Wir hatten gestern schon einen schönen Abend mit lecker Essen, ein bisschen Kartenkunde und eine neue Wetter-App hab ich seitdem auch. (Wetter-Online) Diese hat zwar 6,99 gekostet, dafür ist die Vorhersage besser als auf meiner 1.99 App. Gutes Wetter hat seinen Preis. Ich hatte ihm gestern noch ca. ein Pfund Gepäck mitgegeben, mein aufblasbares Kissen, den Outdoorschirm und anderen Krusch. Mein Taschenmesser mitzunehmen verweigert er „Man hat IMMER ein Messer dabei.“ seufz. Also zurück mit dem schweren Ding in den Rucksack. Ich führe noch ein paar kleinere Not- Operationen an meinen Füssen durch. Die Blasen an den Sohlen bekommen ein Pflaster, der Rest wird heute „alternativ“ behandelt – ich verschreibe Luft und Isarwasser – die ersten Stunden ist „Sandalen-Weg“, die schweren Bergstiefel bleiben erstmal am Rucksack.

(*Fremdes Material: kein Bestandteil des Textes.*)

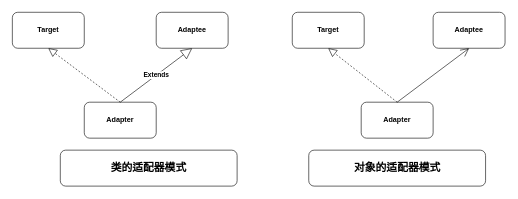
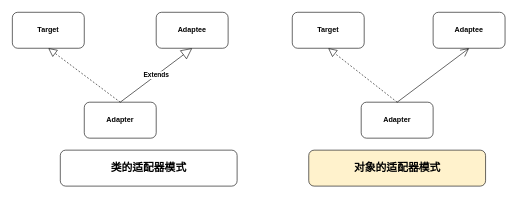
  <mxCell id="0" />
  <mxCell id="1" parent="0" />
  <mxCell id="2" value="Target" style="rounded=1;whiteSpace=wrap;html=1;fontStyle=1" vertex="1" parent="1"><mxGeometry x="20" y="20" width="120" height="60" as="geometry" /></mxCell>
  <mxCell id="3" value="Adaptee" style="rounded=1;whiteSpace=wrap;html=1;fontStyle=1" vertex="1" parent="1"><mxGeometry x="260" y="20" width="120" height="60" as="geometry" /></mxCell>
  <mxCell id="4" value="Target" style="rounded=1;whiteSpace=wrap;html=1;fontStyle=1" vertex="1" parent="1"><mxGeometry x="487" y="20" width="120" height="60" as="geometry" /></mxCell>
  <mxCell id="5" value="Adapter" style="rounded=1;whiteSpace=wrap;html=1;fontStyle=1" vertex="1" parent="1"><mxGeometry x="140" y="170" width="120" height="60" as="geometry" /></mxCell>
  <mxCell id="6" value="" style="endArrow=block;dashed=1;endFill=0;endSize=12;html=1;exitX=0.5;exitY=0;exitDx=0;exitDy=0;entryX=0.5;entryY=1;entryDx=0;entryDy=0;fontStyle=1" edge="1" parent="1" source="5" target="2"><mxGeometry width="160" relative="1" as="geometry"><mxPoint x="210" y="150" as="sourcePoint" /><mxPoint x="370" y="150" as="targetPoint" /></mxGeometry></mxCell>
  <mxCell id="7" value="Adaptee" style="rounded=1;whiteSpace=wrap;html=1;fontStyle=1" vertex="1" parent="1"><mxGeometry x="722" y="20" width="120" height="60" as="geometry" /></mxCell>
  <mxCell id="8" value="Adapter" style="rounded=1;whiteSpace=wrap;html=1;fontStyle=1" vertex="1" parent="1"><mxGeometry x="602" y="170" width="120" height="60" as="geometry" /></mxCell>
  <mxCell id="9" value="Extends" style="endArrow=block;endSize=16;endFill=0;html=1;exitX=0.5;exitY=0;exitDx=0;exitDy=0;entryX=0.5;entryY=1;entryDx=0;entryDy=0;fontStyle=1" edge="1" parent="1" source="5" target="3"><mxGeometry width="160" relative="1" as="geometry"><mxPoint x="360" y="130" as="sourcePoint" /><mxPoint x="520" y="130" as="targetPoint" /></mxGeometry></mxCell>
  <mxCell id="10" value="" style="endArrow=block;dashed=1;endFill=0;endSize=12;html=1;entryX=0.5;entryY=1;entryDx=0;entryDy=0;exitX=0.5;exitY=0;exitDx=0;exitDy=0;fontStyle=1" edge="1" parent="1" source="8" target="4"><mxGeometry width="160" relative="1" as="geometry"><mxPoint x="472" y="150" as="sourcePoint" /><mxPoint x="632" y="150" as="targetPoint" /></mxGeometry></mxCell>
  <mxCell id="11" value="" style="endArrow=open;endFill=1;endSize=12;html=1;exitX=0.5;exitY=0;exitDx=0;exitDy=0;entryX=0.5;entryY=1;entryDx=0;entryDy=0;fontStyle=1" edge="1" parent="1" source="8" target="7"><mxGeometry width="160" relative="1" as="geometry"><mxPoint x="692" y="120" as="sourcePoint" /><mxPoint x="852" y="120" as="targetPoint" /></mxGeometry></mxCell>
- <mxCell id="12" value="对象的适配器模式" style="rounded=1;whiteSpace=wrap;html=1;fontStyle=1;fontSize=18;" vertex="1" parent="1"><mxGeometry x="514.5" y="250" width="295" height="60" as="geometry" /></mxCell>
+ <mxCell id="12" value="对象的适配器模式" style="rounded=1;whiteSpace=wrap;html=1;fontStyle=1;fontSize=18;fillColor=#fff2cc;" vertex="1" parent="1"><mxGeometry x="514.5" y="250" width="295" height="60" as="geometry" /></mxCell>
  <mxCell id="13" value="类的适配器模式" style="rounded=1;whiteSpace=wrap;html=1;fontStyle=1;fontSize=18;" vertex="1" parent="1"><mxGeometry x="100" y="250" width="295" height="60" as="geometry" /></mxCell>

Als ich auschecke ruft der Mann an der Rezeption seiner Chefin zu „des ist die, die gestern schon gejubelt hat, als ich bloß gsagt hab „Sie haben Zimmer Nummer…“ Die Chefin guckt verständnislos. Er erklärt „na die hot sie scho so gfreit als sie ZIMMER gehört hat! War vorher im Lager und als nächstes kommt auch wieder eins! Eigene Dusche, niemand sonst im Zimmer, das finden die toll!“ Eigentlich hab ich mich an alles gut gewöhnt, das WIRKLICH tolle an einem Zimmer ist aber, das einem die Steckdose ganz allein gehört und man alles aufladen kann, ohne Angst ausgesteckt zu werden von einem, der auch dringend seine GPS Uhr laden muss.
Ich lasse mir nochmal den Weg erklären, es klingt einfach. Ich muss nur den Zugang ins Hinterau-Tal finden, dann verhindern Berge links und rechts das ich falsch gehen kann. Er meint der Weg sei sehr schön. Ob ich an der „wahren“ Isarquelle vorbei komme, nun da gäbe es unterschiedliche Meinungen, ich solls mir halt mal anschauen.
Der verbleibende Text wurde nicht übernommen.